Page:T. Corneille - Poèmes dramatiques, tome 3, 1748.djvu/313

Cette page n’a pas encore été corrigée


Que pour lui contre vous l'orgueil s'est confirmé,

Et qu'on vous aimerait s'il n'était point aimé.

PYRRHUS

Que dites-vous, Seigneur ? Moi...

ANDROCLIDE

Je n'ai rien à taire [1085]

Puisque l'on m'accuse...

PYRRHUS

Ô Dieux ! Est-ce mon père !

Est-ce lui que j'entends...

ANDROCLIDE

Non, ingrat, et mon coeur

Ne connaît point de fils en qui m'ôte l'honneur.

Voilà, voilà l'effet de cette aveugle flamme

Dont les charmes secrets ont trop flatté ton âme. [1090]

Combien, lâcher, combien t'ai-je fait pressentir

Ce qu'un crime pareil traîne de repentir ?

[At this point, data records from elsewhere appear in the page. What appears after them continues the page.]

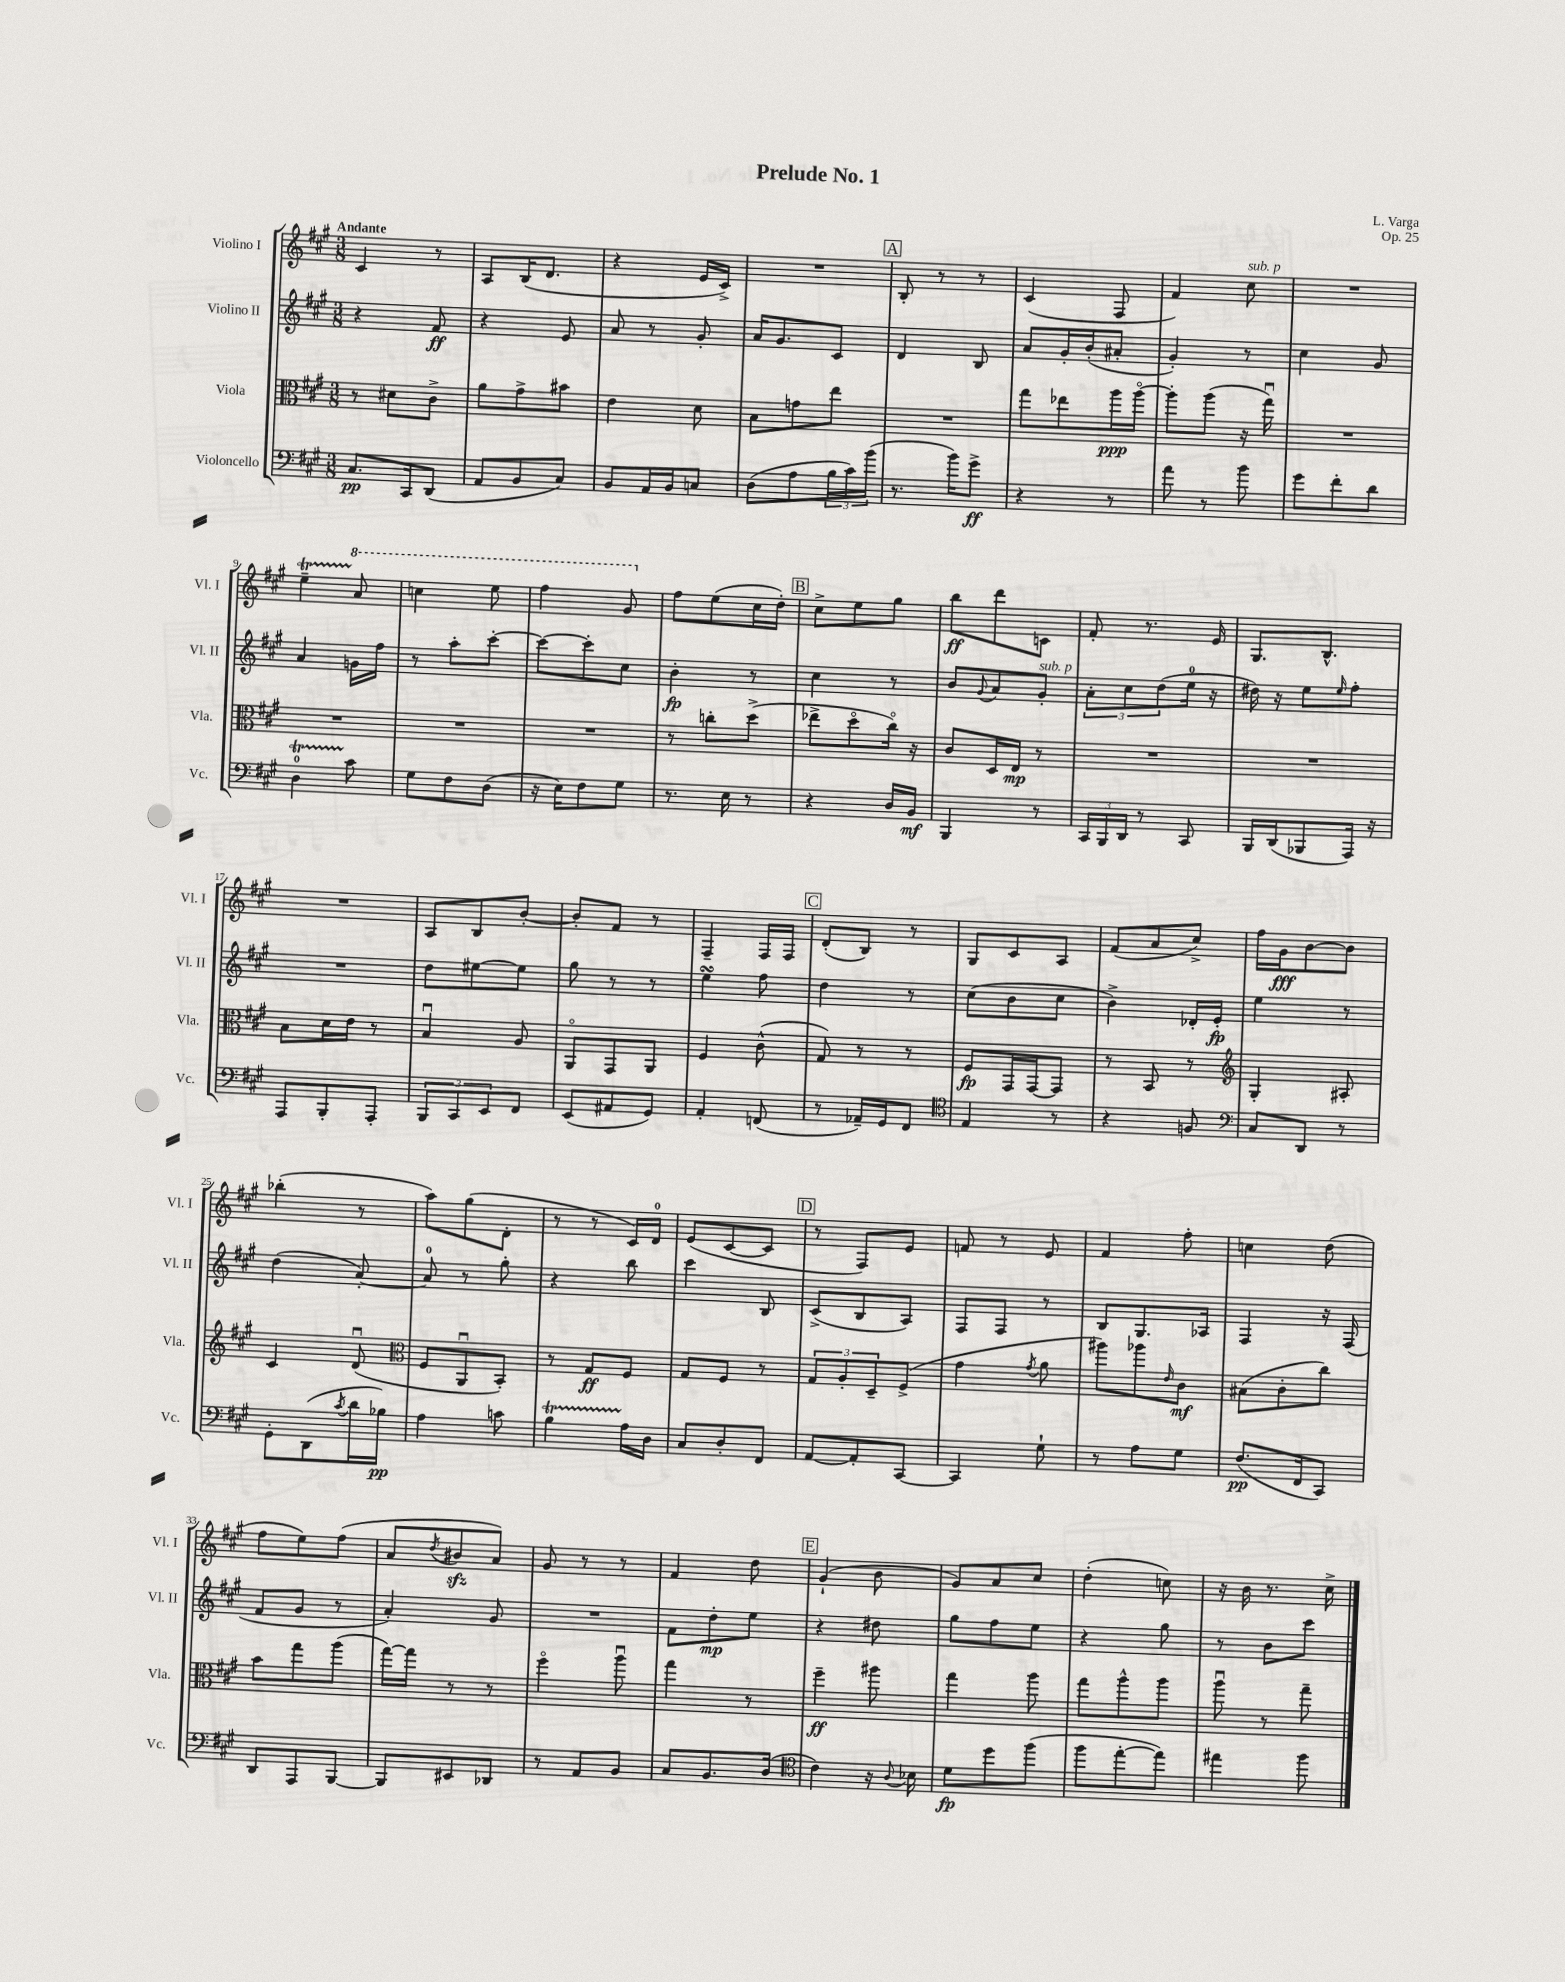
\header { title = "Prelude No. 1" composer = "L. Varga" opus = "Op. 25" }
<<
\new StaffGroup <<
\new Staff = "s0" \with { instrumentName = "Violino I" shortInstrumentName = "Vl. I" } {
    \clef treble \key a \major \numericTimeSignature \time 3/8 \tempo "Andante"
    cis'4 r8 |
    a8 b16( d'8. |
    r4 e'16 cis'16->) |
    R4. |
    \mark \markup { \box "A" } b8-. r8 r8 |
    cis'4( fis8 |
    fis'4) cis''8^\markup { \italic "sub. p" } |
    R4. |
    e''4--\startTrillSpan \ottava #1 a''8\stopTrillSpan |
    c'''4 e'''8 |
    fis'''4 gis''8 \ottava #0 |
    fis''8 e''8( cis''16 d''16-.) |
    \mark \markup { \box "B" } cis''8-> e''8 gis''8 |
    b''8\ff d'''8 c'8 |
    fis'8-. r8. e'16 |
    gis8. b8.-^ |
    R4. |
    a8 b8 b'8~-. |
    b'8-. fis'8 r8 |
    fis4-- fis16 fis16 |
    \mark \markup { \box "C" } d'8-.( b8) r8 |
    gis8 cis'8 a8 |
    fis'8( a'8 cis''8->) |
    fis''16 gis'16\fff b'8~ b'8 |
    bes''4-.( r8 |
    a''8) gis''8( d'8-. |
    r8 r8 cis'16) d'16-0 |
    e'8( cis'8~ cis'8 |
    \mark \markup { \box "D" } r8 fis8) e'8 |
    f'8 r8 e'8 |
    fis'4 fis''8-. |
    c''4 d''8( |
    fis''8 e''8) fis''8( |
    a'8 \acciaccatura { d''8 } bis'8\sfz a'8) |
    gis'8 r8 r8 |
    fis'4 d''8 |
    \mark \markup { \box "E" } gis'4-!( b'8 |
    gis'8) a'8 cis''8 |
    d''4-.( c''8) |
    r16 b'16 r8. cis''16-> \bar "|." |
}
\new Staff = "s1" \with { instrumentName = "Violino II" shortInstrumentName = "Vl. II" } {
    \clef treble \key a \major \numericTimeSignature \time 3/8
    r4 fis'8\ff |
    r4 e'8 |
    a'8 r8 gis'8-. |
    a'16 gis'8. cis'8 |
    \mark \markup { \box "A" } d'4 b8 |
    a'8 gis'16-. b'16-.( ais'8-. |
    gis'4-.) r8 |
    cis''4 gis'8 |
    a'4 g'16 fis''16 |
    r8 a''8-. cis'''8~-. |
    cis'''8~ cis'''8-. cis''8 |
    b'4-.\fp r8 |
    \mark \markup { \box "B" } cis''4 r8 |
    b'8 \appoggiatura { gis'8 } a'8 gis'8-.^\markup { \italic "sub. p" } |
    \tuplet 3/2 { a'8-. cis''8 d''8( } e''16-0 r16 |
    dis''16) r16 e''8 \grace { e''16 } fis''8-. |
    R4. |
    d''8 eis''8~ eis''8 |
    gis''8 r8 r8 |
    e''4\turn fis''8 |
    \mark \markup { \box "C" } d''4 r8 |
    cis''8( b'8 cis''8 |
    b'4->) des'16-. e'16-.\fp |
    e''4 r8 |
    d''4( a'8~-.) |
    a'8-0 r8 gis''8-. |
    r4 b''8 |
    cis'''4 b8 |
    \mark \markup { \box "D" } cis'8->( b8 a8) |
    fis8 fis8 r8 |
    b8 gis8. aes16 |
    fis4 r16 fis16( |
    fis'8 gis'8 r8 |
    a'4-.) gis'8 |
    R4. |
    fis'8 d''8-.\mp e''8 |
    \mark \markup { \box "E" } r4 dis''8 |
    gis''8 fis''8 e''8 |
    r4 gis''8 |
    r8 b'8 cis'''8 \bar "|." |
}
\new Staff = "s2" \with { instrumentName = "Viola" shortInstrumentName = "Vla." } {
    \clef alto \key a \major \numericTimeSignature \time 3/8
    r8 dis'8 cis'8-> |
    a'8 gis'8-> bis'8 |
    e'4 d'8 |
    b8 g'8 e''8 |
    \mark \markup { \box "A" } R4. |
    gis''8 ees''8 a''16\ppp a''16~\flageolet |
    a''8-. a''8( r16 gis''16\downbow) |
    R4. |
    R4. |
    R4. |
    R4. |
    r8 c''8-. d''8->( |
    \mark \markup { \box "B" } ees''8-> d''8\flageolet cis''16\flageolet) r16 |
    cis'8 d16 e16\mp r8 |
    R4. |
    R4. |
    b8 d'16 e'16 r8 |
    b4\downbow a8 |
    a,8\flageolet gis,8 a,8 |
    fis4 cis'8-^( |
    \mark \markup { \box "C" } gis8) r8 r8 |
    fis8\fp gis,16 gis,16~ gis,8 |
    r8 b,8 r8 |
    \clef treble gis4-. ais8-. |
    cis'4 d'8\downbow( |
    \clef alto fis8 a,8\downbow b,8-.) |
    r8 gis8\ff fis8 |
    gis8 fis8 r8 |
    \mark \markup { \box "D" } \tuplet 3/2 { gis8 a8-. d8-- } fis8->( |
    gis'4 \acciaccatura { gis'8 } a'8 |
    ais''8) aes''8 \grace { e'16 } cis'8\mf |
    bis8( cis'8-. cis''8) |
    b'8 gis''8 a''8( |
    gis''16~) gis''16 r8 r8 |
    fis''4\flageolet a''8\downbow |
    gis''4 r8 |
    \mark \markup { \box "E" } fis''4--\ff ais''8 |
    gis''4 a''8 |
    gis''8 a''8-^ a''8 |
    a''8\downbow r8 gis''8-- \bar "|." |
}
\new Staff = "s3" \with { instrumentName = "Violoncello" shortInstrumentName = "Vc." } {
    \clef bass \key a \major \numericTimeSignature \time 3/8
    cis8.\pp cis,16 d,8( |
    a,8 b,8 cis8) |
    b,8 a,16 b,16 c8 |
    d8( a8 \tuplet 3/2 { b16 cis'16) b'16( } |
    \mark \markup { \box "A" } r8. b'16) gis'8->\ff |
    r4 r8 |
    a'8 r8 b'8 |
    gis'8 fis'8-. d'8 |
    d4-0\startTrillSpan cis'8\stopTrillSpan |
    gis8 fis8 d8( |
    r16 e16) fis8 gis8 |
    r8. e16 r8 |
    \mark \markup { \box "B" } r4 d16 b,16\mf |
    b,,4 r8 |
    \tuplet 3/2 { cis,16 b,,16 d,16 } r8 cis,8 |
    b,,16 d,16( bes,,8 a,,16) r16 |
    a,,8 b,,8-. a,,8-. |
    \tuplet 3/2 { b,,8 cis,8 e,8 } fis,8 |
    e,8( ais,8 gis,8) |
    a,4-. f,8( |
    \mark \markup { \box "C" } r8 aes,16--) gis,16 fis,8 |
    \clef tenor e4 r8 |
    r4 f8 |
    \clef bass cis8 d,8 r8 |
    gis,8-. d,8( \acciaccatura { cis'8 } d'16 bes16\pp) |
    a4 c'8 |
    b4\startTrillSpan a16\stopTrillSpan d16 |
    cis8 d8-. fis,8 |
    \mark \markup { \box "D" } a,8~ a,8-. cis,8~ |
    cis,4 gis8-! |
    r8 a8 gis8 |
    fis8.\pp( fis,16 cis,8) |
    d,8 a,,8 b,,8~ |
    b,,8 eis,8 des,8 |
    r8 a,8 b,8 |
    cis8 b,8. d16( |
    \mark \markup { \box "E" } \clef tenor cis'4) r16 \appoggiatura { a8 } bes16 |
    d'8\fp d''8 fis''8( |
    fis''8 e''8~-. e''8) |
    eis''4 fis''8 \bar "|." |
}
>>
>>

Combien ai-je voulu t'apprendre à te connaître,

À respecter l'amour et le choix de ton maître,

Sans que mon triste coeur de ta gloire jaloux [1095]

Ait pu forcer le tien à vaincre son courroux ?

J'ai bien plus fait, Seigneur, Je l'ai laissé prétendre

À l'honneur éclatant de se voir votre Gendre,

Et craint de votre haine un revers moins fatal

À l'orgueil d'un Sujet qu'à l'espoir d'un rival ; [1100]

Mais ni l'appas flatteur d'un sort si plein de gloire,

Ni la menace...

NÉOPTOLÉMUS

Hélas ! Que n'a-t-il pu te croire ?

Mon bonheur eût bientôt cessé d'être incertain

Si ma fille n'eût eu qu'à lui donner la main.

Mais l'ingrat aime ailleurs, et du coeur où j'aspire... [1105]

PYRRHUS

Androclide, Seigneur, a pouvoir de tout dire,

Et quoi que son aveu vous force à m'imputer,

C'est mon père qui parle, et je dois l'écouter.